LeetCode(java)8. String to Integer (atoi)

Implement atoi to convert a string to an integer.

Hint: Carefully consider all possible input cases. If you want a challenge, please do not see below and ask yourself what are the possible input cases.

Notes: It is intended for this problem to be specified vaguely (ie, no given input specs).
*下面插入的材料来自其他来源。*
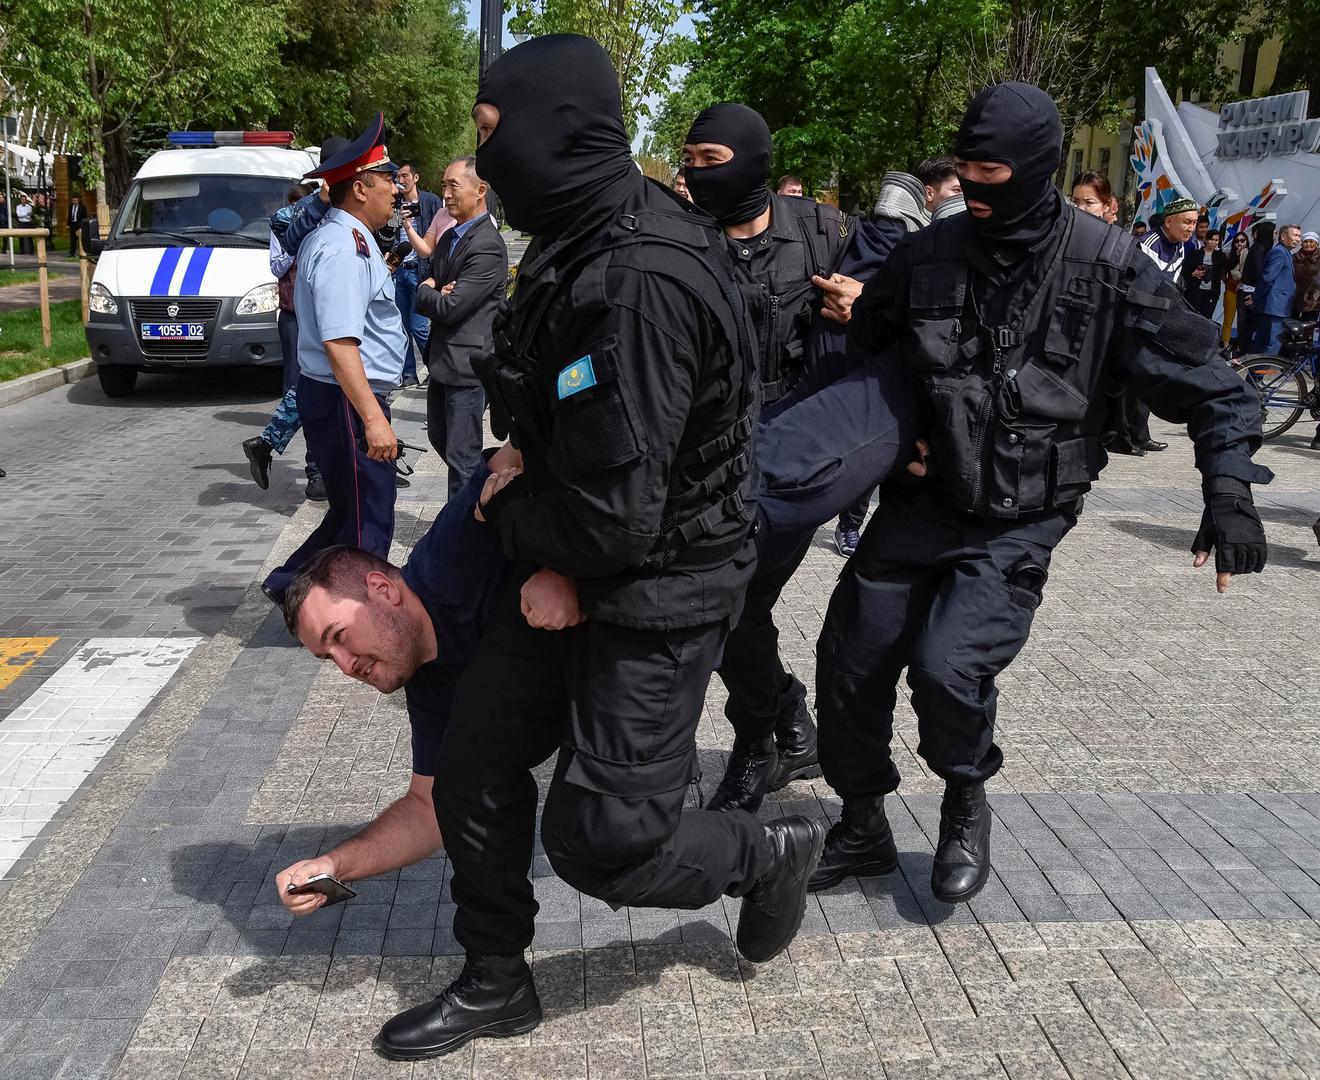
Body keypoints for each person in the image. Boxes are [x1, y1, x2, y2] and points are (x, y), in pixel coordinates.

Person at [369, 37, 823, 1063]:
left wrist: (517, 513)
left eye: (492, 138)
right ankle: (495, 982)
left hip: (655, 585)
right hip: (572, 558)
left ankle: (767, 848)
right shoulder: (578, 239)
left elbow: (620, 518)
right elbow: (576, 426)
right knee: (480, 763)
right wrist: (536, 486)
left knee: (604, 841)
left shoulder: (640, 276)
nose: (481, 168)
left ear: (558, 130)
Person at [807, 81, 1270, 907]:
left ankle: (964, 799)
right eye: (966, 171)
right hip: (920, 505)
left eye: (994, 171)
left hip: (1020, 517)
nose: (978, 188)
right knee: (850, 658)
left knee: (948, 668)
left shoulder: (1106, 264)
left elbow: (1216, 386)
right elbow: (862, 356)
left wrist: (1227, 490)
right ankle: (862, 824)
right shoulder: (928, 255)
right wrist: (885, 438)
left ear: (1037, 168)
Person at [681, 101, 851, 811]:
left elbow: (901, 319)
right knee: (730, 605)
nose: (693, 175)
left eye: (709, 161)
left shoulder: (825, 235)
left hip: (791, 455)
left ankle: (759, 737)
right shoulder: (682, 240)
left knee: (739, 599)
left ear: (752, 159)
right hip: (704, 457)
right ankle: (781, 714)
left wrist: (862, 308)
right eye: (686, 160)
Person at [261, 114, 407, 603]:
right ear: (360, 189)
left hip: (340, 397)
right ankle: (359, 615)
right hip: (347, 399)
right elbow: (340, 343)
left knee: (351, 511)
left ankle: (289, 586)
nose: (396, 189)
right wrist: (374, 419)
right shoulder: (342, 248)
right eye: (387, 179)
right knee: (370, 512)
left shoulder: (350, 240)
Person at [242, 138, 352, 501]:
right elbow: (281, 226)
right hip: (316, 308)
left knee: (322, 384)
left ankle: (269, 443)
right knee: (321, 382)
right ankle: (321, 466)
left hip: (339, 301)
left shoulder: (353, 198)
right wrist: (318, 201)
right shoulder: (312, 205)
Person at [413, 157, 508, 498]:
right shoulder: (450, 235)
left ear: (480, 190)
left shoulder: (487, 246)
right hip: (441, 359)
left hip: (468, 364)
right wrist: (432, 290)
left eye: (454, 186)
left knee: (462, 457)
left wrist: (428, 291)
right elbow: (434, 286)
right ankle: (481, 500)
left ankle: (462, 531)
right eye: (443, 186)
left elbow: (451, 306)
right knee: (439, 436)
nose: (447, 194)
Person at [390, 163, 445, 387]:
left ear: (415, 177)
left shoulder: (430, 201)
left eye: (405, 176)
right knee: (401, 327)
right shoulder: (394, 203)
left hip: (421, 272)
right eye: (398, 177)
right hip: (400, 271)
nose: (401, 180)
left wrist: (435, 272)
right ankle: (409, 374)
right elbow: (391, 237)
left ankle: (436, 368)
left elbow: (438, 235)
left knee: (418, 326)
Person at [1250, 222, 1301, 355]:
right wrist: (1255, 297)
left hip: (1275, 307)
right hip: (1274, 307)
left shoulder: (1285, 252)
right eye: (1295, 235)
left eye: (1299, 236)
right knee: (1273, 344)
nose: (1298, 239)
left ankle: (1253, 374)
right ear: (1283, 236)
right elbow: (1267, 278)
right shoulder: (1279, 252)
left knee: (1262, 341)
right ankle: (1258, 373)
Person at [1237, 219, 1275, 350]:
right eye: (1273, 232)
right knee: (1249, 324)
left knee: (1249, 324)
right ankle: (1242, 350)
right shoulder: (1259, 248)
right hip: (1251, 291)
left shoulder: (1260, 247)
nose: (1275, 235)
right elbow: (1260, 271)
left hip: (1252, 290)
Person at [1182, 227, 1228, 319]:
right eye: (1211, 239)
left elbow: (1229, 266)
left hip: (1212, 293)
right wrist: (1192, 273)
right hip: (1195, 291)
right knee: (1193, 317)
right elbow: (1184, 269)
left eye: (1216, 240)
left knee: (1207, 318)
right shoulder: (1195, 254)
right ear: (1205, 240)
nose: (1214, 242)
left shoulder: (1220, 256)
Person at [1222, 230, 1250, 348]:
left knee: (1242, 322)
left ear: (1247, 241)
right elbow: (1224, 272)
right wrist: (1228, 282)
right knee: (1228, 319)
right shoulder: (1230, 255)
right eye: (1237, 241)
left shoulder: (1249, 253)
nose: (1239, 244)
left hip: (1244, 291)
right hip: (1231, 290)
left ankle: (1240, 345)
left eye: (1242, 241)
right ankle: (1225, 345)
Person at [1291, 230, 1320, 320]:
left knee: (1309, 327)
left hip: (1314, 298)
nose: (1308, 244)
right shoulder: (1294, 257)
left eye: (1311, 241)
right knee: (1291, 326)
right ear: (1301, 243)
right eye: (1305, 241)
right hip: (1295, 297)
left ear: (1317, 244)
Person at [67, 191, 88, 257]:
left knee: (80, 239)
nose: (74, 201)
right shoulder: (71, 207)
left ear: (79, 200)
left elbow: (84, 217)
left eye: (76, 200)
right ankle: (72, 253)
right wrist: (68, 224)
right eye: (73, 200)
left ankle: (82, 252)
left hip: (79, 225)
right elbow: (69, 216)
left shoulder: (83, 208)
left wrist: (82, 226)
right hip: (72, 224)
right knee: (72, 240)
You are responsible to gather all the input requirements up front.

题目描述：将字符串这边为整型

解法一：使用正则表达式匹配：

效率不高，leetcode通过时间为：48ms

public int myAtoi(String str) {
str = str.trim();
if(str.matches("[\\+|-]\\p{Blank}+\\d*"))
return 0;
boolean flag = false;
if(str.startsWith("-")||str.startsWith("+"))
{
if(str.startsWith("-"))
flag = true;
str = str.substring(1);
}
if(str.startsWith("-")||str.startsWith("+"))
return 0;
Pattern p = Pattern.compile("^(\\d+)");
Matcher m = p.matcher(str);
try {
if(m.find())
return flag?Integer.valueOf("-"+m.group()):Integer.valueOf(m.group());
} catch (NumberFormatException e) {
if(flag)
return Integer.MIN_VALUE;
else
return Integer.MAX_VALUE;
}
return 0;
}

解法二：从头开始遍历字符串：

时间复杂度：O(n)，leetcode通过时间为：3ms

public int myAtoi(String str) {
str = str.trim();//消去前后空格
int len = str.length();
if(len<1)
return 0;
long rs = 0;
boolean isNeg = false;
char[] arr = str.toCharArray();
int begin = 0;
if(arr[0] == '-')
{
isNeg = true;
begin++;
}
if(arr[0] == '+')
begin++;
for(int i=begin;i<len;i++)
{
if(arr[i]<'0' || arr[i]>'9')
break;
rs = rs*10+(arr[i]-'0');
if(rs>Integer.MAX_VALUE) //是否有益处可能
{
if(!isNeg)//正数则溢出
return Integer.MAX_VALUE;
else if(rs>-Integer.MIN_VALUE)//负数的话再判断是否溢出
return Integer.MIN_VALUE;
}
}
if(isNeg)
return (int)(-rs);
else
return (int)rs;
}